Hamblin: So you’d be pretty confident saying that we might have another surge in cases, but that we probably passed our peak of hospitalizations and deaths?

Meyer: Unless there’s something really wrong with the vaccination data, it would be really hard to get more deaths.

Hamblin: So that’s the message people are hearing. It sounds very optimistic. And yet these numbers are still very high, and the way we play this out between now and the summer, it’s easy to lose track of those stakes because the numbers are already so high. Alexis, could you talk about California specifically? Are we potentially letting up on the basis of this future that’s just not quite here yet?

Madrigal: The policies that states have enacted have not always had, to me, a totally clear and explicable relationship with what is happening in that state’s data. Some of that is the lagginess that Rob was talking about. California has pulled out of shelter in place. I think the thing that’s really tough for me is: We went into shelter in place a fairly long time ago and it’s hard to see the inflection there [for] the state making an ask of its population, and then [later] them doing something differently.[2] [3]  Right now, the numbers in California are borderline unbelievable [in how] encouraging the last, say, five days [have been]. Even a week ago, it was still looking quite bad. And now we’re seeing case numbers that we haven’t seen since November.

Hamblin: So was California wrong or right to let up on restrictions?

Madrigal: I think there’s such a level of exhaustion that people are kind of just doing what they were going to do anyway. We ran a great story by Julia Marcus about the way that European public-health authorities are playing the vaccine, versus the way we’re playing it in the U.S. European public-health authorities are saying the vaccines are going to make life much better.

And I think a burst of Yes, good things are on the way and focusing on the brightness of the light, instead of the darkness of the tunnel, is certainly what I’m telling myself. I’m not sure that I would be able to tell anyone else how they should be feeling right now. But it’s what I need right now in order to maintain the sort of COVID countermeasures that I have been in for what feels like five lifetimes.

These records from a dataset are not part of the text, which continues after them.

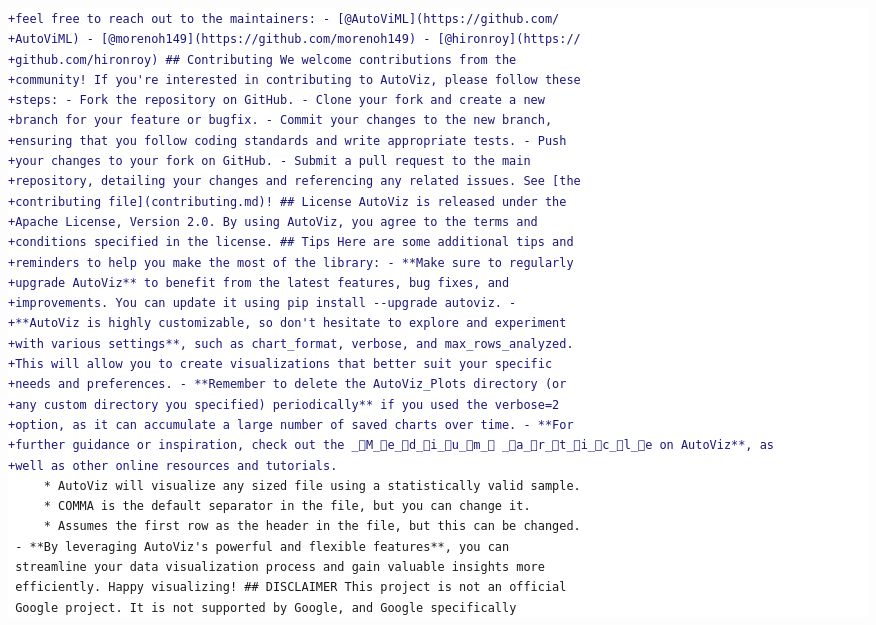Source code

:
 ```diff
+feel free to reach out to the maintainers: - [@AutoViML](https://github.com/
+AutoViML) - [@morenoh149](https://github.com/morenoh149) - [@hironroy](https://
+github.com/hironroy) ## Contributing We welcome contributions from the
+community! If you're interested in contributing to AutoViz, please follow these
+steps: - Fork the repository on GitHub. - Clone your fork and create a new
+branch for your feature or bugfix. - Commit your changes to the new branch,
+ensuring that you follow coding standards and write appropriate tests. - Push
+your changes to your fork on GitHub. - Submit a pull request to the main
+repository, detailing your changes and referencing any related issues. See [the
+contributing file](contributing.md)! ## License AutoViz is released under the
+Apache License, Version 2.0. By using AutoViz, you agree to the terms and
+conditions specified in the license. ## Tips Here are some additional tips and
+reminders to help you make the most of the library: - **Make sure to regularly
+upgrade AutoViz** to benefit from the latest features, bug fixes, and
+improvements. You can update it using pip install --upgrade autoviz. -
+**AutoViz is highly customizable, so don't hesitate to explore and experiment
+with various settings**, such as chart_format, verbose, and max_rows_analyzed.
+This will allow you to create visualizations that better suit your specific
+needs and preferences. - **Remember to delete the AutoViz_Plots directory (or
+any custom directory you specified) periodically** if you used the verbose=2
+option, as it can accumulate a large number of saved charts over time. - **For
+further guidance or inspiration, check out the _M_e_d_i_u_m_ _a_r_t_i_c_l_e on AutoViz**, as
+well as other online resources and tutorials.
     * AutoViz will visualize any sized file using a statistically valid sample.
     * COMMA is the default separator in the file, but you can change it.
     * Assumes the first row as the header in the file, but this can be changed.
 - **By leveraging AutoViz's powerful and flexible features**, you can
 streamline your data visualization process and gain valuable insights more
 efficiently. Happy visualizing! ## DISCLAIMER This project is not an official
 Google project. It is not supported by Google, and Google specifically
```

Higgins: You’ve put so much work into the COVID Tracking Project. Are you going to close it down? Are you going to switch to vaccines?

Madrigal: I think, eventually, we’ll stop doing data compilation. From literally the very first day, we [felt] that when the federal government is in play here, that is the correct place to do what we’ve been doing. We’re, like, filling a gap here, not trying to become a federal agency.

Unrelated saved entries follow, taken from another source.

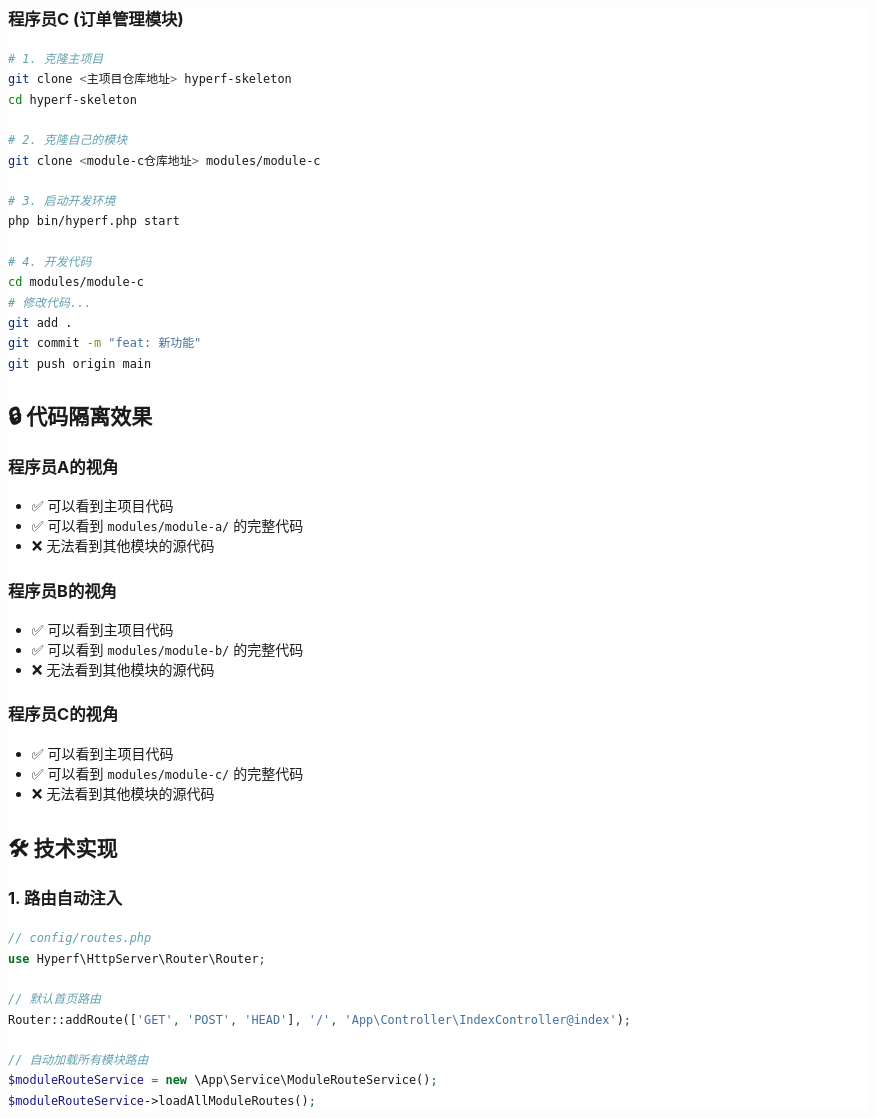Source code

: ### 程序员C (订单管理模块)
```bash
# 1. 克隆主项目
git clone <主项目仓库地址> hyperf-skeleton
cd hyperf-skeleton

# 2. 克隆自己的模块
git clone <module-c仓库地址> modules/module-c

# 3. 启动开发环境
php bin/hyperf.php start

# 4. 开发代码
cd modules/module-c
# 修改代码...
git add .
git commit -m "feat: 新功能"
git push origin main
```

## 🔒 代码隔离效果

### 程序员A的视角
- ✅ 可以看到主项目代码
- ✅ 可以看到 `modules/module-a/` 的完整代码
- ❌ 无法看到其他模块的源代码

### 程序员B的视角
- ✅ 可以看到主项目代码
- ✅ 可以看到 `modules/module-b/` 的完整代码
- ❌ 无法看到其他模块的源代码

### 程序员C的视角
- ✅ 可以看到主项目代码
- ✅ 可以看到 `modules/module-c/` 的完整代码
- ❌ 无法看到其他模块的源代码

## 🛠️ 技术实现

### 1. 路由自动注入
```php
// config/routes.php
use Hyperf\HttpServer\Router\Router;

// 默认首页路由
Router::addRoute(['GET', 'POST', 'HEAD'], '/', 'App\Controller\IndexController@index');

// 自动加载所有模块路由
$moduleRouteService = new \App\Service\ModuleRouteService();
$moduleRouteService->loadAllModuleRoutes();
```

If we wanted to build the organization as a permanent entity, we could have done vaccine tracking or expanded internationally. But honestly, I want the U.S. government to do these things. I want them to feel responsible for it.

Meyer: The irony of all of this is that we started out doing testing data. And we started doing testing data because the CDC actually did publish testing data until February of last year, at which point it stopped for, I think, still-unknown reasons. Of course, we know [former President Donald Trump] was never thrilled with the testing data that came out. At first, we hoped that we would shame the U.S. government into releasing data that we thought they had inside. And then it turned out that they didn’t, in fact, have this data inside, and that the effort of creating it was very labor-intensive and difficult and required hundreds of volunteers and the ad hoc construction of expertise.

Madrigal: Yeah. By far the most shocking thing is that the government didn’t have the data inside. And when we came to realize that, [it] was probably one of the worst days of the pandemic, just because of what it said about the overall capacity of the federal government to do this response.